"""

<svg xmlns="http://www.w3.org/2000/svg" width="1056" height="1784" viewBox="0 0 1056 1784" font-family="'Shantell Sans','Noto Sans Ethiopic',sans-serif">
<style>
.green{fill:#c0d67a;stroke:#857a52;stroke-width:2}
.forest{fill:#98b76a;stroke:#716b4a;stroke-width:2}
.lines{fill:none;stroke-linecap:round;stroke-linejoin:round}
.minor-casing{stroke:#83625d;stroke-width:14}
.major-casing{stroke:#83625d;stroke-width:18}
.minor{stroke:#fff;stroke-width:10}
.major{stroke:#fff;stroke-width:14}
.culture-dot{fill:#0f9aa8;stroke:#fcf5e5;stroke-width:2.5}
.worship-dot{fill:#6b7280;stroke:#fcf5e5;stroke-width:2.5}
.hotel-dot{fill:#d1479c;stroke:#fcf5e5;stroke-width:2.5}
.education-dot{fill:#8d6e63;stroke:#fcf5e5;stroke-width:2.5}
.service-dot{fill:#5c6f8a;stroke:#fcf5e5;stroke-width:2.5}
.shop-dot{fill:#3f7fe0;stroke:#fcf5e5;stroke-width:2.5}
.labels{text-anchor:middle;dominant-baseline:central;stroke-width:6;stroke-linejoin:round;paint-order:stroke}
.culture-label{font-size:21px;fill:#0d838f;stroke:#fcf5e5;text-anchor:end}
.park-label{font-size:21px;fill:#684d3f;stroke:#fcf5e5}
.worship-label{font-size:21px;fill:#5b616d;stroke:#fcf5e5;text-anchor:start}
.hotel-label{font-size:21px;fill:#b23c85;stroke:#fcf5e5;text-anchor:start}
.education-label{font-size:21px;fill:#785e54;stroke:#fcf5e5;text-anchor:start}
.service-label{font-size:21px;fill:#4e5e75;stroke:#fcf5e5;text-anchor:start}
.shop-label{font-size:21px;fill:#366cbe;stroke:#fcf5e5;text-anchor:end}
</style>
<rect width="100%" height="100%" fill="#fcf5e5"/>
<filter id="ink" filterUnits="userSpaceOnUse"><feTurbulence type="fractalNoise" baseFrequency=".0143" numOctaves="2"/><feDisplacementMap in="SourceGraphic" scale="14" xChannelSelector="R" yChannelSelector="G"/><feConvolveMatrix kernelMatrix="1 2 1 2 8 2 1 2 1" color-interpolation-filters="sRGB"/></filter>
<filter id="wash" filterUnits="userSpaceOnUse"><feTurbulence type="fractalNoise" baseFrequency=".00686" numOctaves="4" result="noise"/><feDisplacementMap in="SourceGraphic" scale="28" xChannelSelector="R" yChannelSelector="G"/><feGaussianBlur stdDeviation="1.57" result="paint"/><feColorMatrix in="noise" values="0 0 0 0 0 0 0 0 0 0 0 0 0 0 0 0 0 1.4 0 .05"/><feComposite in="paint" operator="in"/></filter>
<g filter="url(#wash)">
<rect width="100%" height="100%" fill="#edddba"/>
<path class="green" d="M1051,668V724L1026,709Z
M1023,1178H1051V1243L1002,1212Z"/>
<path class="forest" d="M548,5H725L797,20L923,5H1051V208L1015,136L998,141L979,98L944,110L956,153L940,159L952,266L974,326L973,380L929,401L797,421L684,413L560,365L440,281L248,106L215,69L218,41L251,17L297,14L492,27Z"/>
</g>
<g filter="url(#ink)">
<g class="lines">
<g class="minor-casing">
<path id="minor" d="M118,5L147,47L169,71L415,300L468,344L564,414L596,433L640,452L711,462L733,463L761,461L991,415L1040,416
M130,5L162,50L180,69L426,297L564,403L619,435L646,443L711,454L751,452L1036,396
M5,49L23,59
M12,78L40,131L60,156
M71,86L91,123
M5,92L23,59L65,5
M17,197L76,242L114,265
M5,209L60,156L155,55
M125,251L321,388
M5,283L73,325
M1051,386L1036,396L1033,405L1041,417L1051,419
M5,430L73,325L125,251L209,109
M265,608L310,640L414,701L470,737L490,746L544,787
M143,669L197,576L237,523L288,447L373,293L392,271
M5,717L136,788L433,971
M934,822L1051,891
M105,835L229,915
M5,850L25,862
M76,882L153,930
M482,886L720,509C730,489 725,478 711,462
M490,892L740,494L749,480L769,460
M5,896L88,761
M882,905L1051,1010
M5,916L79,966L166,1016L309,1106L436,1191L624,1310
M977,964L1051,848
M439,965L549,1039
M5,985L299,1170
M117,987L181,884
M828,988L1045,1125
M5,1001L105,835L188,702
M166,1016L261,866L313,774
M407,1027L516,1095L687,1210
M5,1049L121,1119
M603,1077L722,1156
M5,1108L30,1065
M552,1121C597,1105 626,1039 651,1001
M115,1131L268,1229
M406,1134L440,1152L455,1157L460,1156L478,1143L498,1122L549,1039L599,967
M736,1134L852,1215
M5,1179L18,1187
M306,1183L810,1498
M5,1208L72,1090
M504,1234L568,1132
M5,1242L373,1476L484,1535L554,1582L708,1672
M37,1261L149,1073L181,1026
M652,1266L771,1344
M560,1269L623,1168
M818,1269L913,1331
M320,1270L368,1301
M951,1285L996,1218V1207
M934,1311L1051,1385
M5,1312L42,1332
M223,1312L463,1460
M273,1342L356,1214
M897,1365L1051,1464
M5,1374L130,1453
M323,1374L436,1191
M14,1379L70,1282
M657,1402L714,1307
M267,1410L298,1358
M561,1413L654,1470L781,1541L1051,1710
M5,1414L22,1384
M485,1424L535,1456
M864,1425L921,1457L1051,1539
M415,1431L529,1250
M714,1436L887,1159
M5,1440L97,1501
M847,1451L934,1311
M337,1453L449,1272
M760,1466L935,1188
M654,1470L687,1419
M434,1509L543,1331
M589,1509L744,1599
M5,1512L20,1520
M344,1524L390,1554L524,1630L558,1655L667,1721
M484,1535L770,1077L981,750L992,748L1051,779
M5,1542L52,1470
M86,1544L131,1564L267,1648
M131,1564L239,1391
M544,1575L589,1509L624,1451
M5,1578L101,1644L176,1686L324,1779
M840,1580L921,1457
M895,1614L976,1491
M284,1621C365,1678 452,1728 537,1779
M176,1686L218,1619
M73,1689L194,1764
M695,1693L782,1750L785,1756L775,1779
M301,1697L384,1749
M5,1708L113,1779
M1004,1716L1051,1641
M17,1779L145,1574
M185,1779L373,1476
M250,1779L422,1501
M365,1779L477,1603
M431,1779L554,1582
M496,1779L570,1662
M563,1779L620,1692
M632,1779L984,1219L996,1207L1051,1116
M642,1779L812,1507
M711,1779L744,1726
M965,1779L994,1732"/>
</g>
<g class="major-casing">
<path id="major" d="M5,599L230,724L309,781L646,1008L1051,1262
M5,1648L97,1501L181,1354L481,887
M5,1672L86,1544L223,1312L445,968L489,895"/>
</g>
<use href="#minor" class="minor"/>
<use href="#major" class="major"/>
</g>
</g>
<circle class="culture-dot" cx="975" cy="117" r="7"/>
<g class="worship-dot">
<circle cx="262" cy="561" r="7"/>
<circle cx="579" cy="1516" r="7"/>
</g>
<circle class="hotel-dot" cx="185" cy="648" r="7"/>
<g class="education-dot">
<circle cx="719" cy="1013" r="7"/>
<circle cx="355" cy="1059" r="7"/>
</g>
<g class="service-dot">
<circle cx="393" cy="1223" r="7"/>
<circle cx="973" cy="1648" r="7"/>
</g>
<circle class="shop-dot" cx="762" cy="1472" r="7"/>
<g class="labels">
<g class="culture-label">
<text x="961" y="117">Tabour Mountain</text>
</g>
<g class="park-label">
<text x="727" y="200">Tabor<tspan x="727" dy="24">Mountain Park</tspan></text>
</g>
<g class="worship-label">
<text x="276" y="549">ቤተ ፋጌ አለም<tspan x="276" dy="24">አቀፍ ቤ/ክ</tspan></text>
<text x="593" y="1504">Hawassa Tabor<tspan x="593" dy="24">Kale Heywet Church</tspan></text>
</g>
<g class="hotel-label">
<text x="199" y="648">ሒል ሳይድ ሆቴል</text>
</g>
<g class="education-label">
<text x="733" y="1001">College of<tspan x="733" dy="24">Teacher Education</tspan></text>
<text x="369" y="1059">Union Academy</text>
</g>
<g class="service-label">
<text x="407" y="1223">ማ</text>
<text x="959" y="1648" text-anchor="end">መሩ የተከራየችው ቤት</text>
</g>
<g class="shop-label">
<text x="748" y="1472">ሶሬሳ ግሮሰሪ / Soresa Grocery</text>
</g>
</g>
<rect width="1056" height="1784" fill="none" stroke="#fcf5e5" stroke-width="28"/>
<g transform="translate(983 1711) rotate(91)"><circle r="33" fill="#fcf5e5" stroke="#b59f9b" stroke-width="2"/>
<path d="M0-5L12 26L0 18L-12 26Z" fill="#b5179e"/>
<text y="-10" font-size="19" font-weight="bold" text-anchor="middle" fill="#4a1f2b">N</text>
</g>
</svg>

"""

Please go through the entries and show every line with the word "forest".

Written solution:
.forest{fill:#98b76a;stroke:#716b4a;stroke-width:2}
<path class="forest" d="M548,5H725L797,20L923,5H1051V208L1015,136L998,141L979,98L944,110L956,153L940,159L952,266L974,326L973,380L929,401L797,421L684,413L560,365L440,281L248,106L215,69L218,41L251,17L297,14L492,27Z"/>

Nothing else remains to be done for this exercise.